California’s new law may already be reshaping the market. The California Medical Association said several other health plans it didn’t name had cut payments or torn up existing contracts, mostly affecting anesthesiologists.

Anthem said its rate update increased pay for some clinicians, including primary-care doctors and behavioral-health providers. The company also said the changes weren’t limited to California but didn’t elaborate.

The College of American Pathologists said Anthem’s pay cuts have affected pathologists in Alaska, California, Indiana, Missouri and Ohio, spokesman Charles Fiegl said. The American College of Radiology found no evidence its members were affected nationally, according to spokesman Shawn Farley.

Doctors in New York, which has a surprise-billing law seen as more favorable to care providers than California’s, haven’t seen similar cuts from Anthem, according to spokeswoman Roseann Raia of the Medical Society of the State of New York.

Access question

Patient groups, including the lobbying arm of the American Cancer Society, support the use of benchmarks to resolve billing fights. The group that pushed for California’s surprise-billing law says it hasn’t diminished access to care.

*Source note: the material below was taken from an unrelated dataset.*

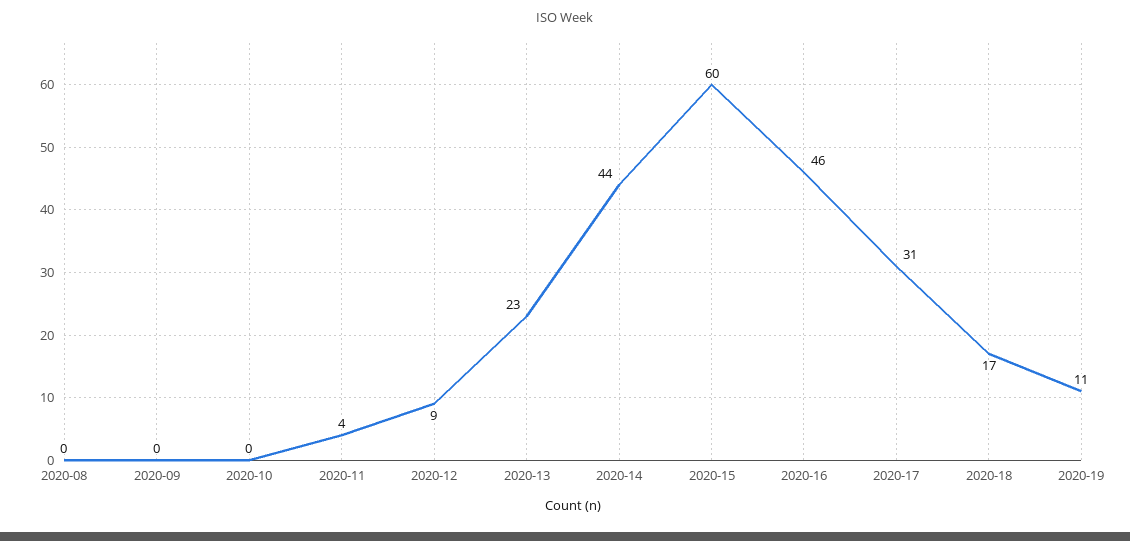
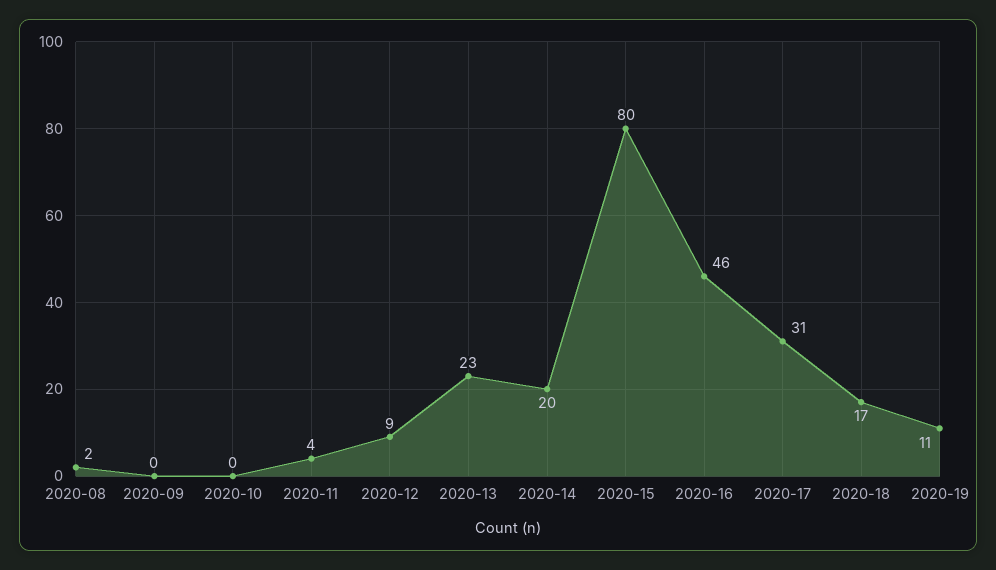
2020-08: 0 -> 2
2020-14: 44 -> 20
2020-15: 60 -> 80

“The sky has not fallen in California,” said Anthony Wright, executive director of Health Access California. “Consumers can’t afford a surprise medical bill, nor can they afford premiums that have been jacked up because of monopoly pricing.”

About 30% of Californians reported getting an unexpected medical bill last year, and an average family health plan now costs almost 30% of typical household income in the state, according to Kristof Stremikis, director of market analysis and insight at the nonprofit California Health Care Foundation. That’s roughly similar to the national proportion.

“We know that health care costs in this country can come down, without harming access or quality,” Stremikis said.

Lawmakers say that whatever form a surprise-billing measure ultimately takes, patients should benefit—and bigger players shouldn’t get a windfall.

“If doctors are charging inflated rates, then they have to come down,” Rep. Anna Eshoo, the California Democrat who chairs the Energy and Commerce Health Subcommittee, said at a hearing July 11.

“If insurers save money with our bill, then those savings should be passed on to patients in the form of lower premiums,” she said. “No one should profit from our bill, not insurers, not doctors, not hospitals.”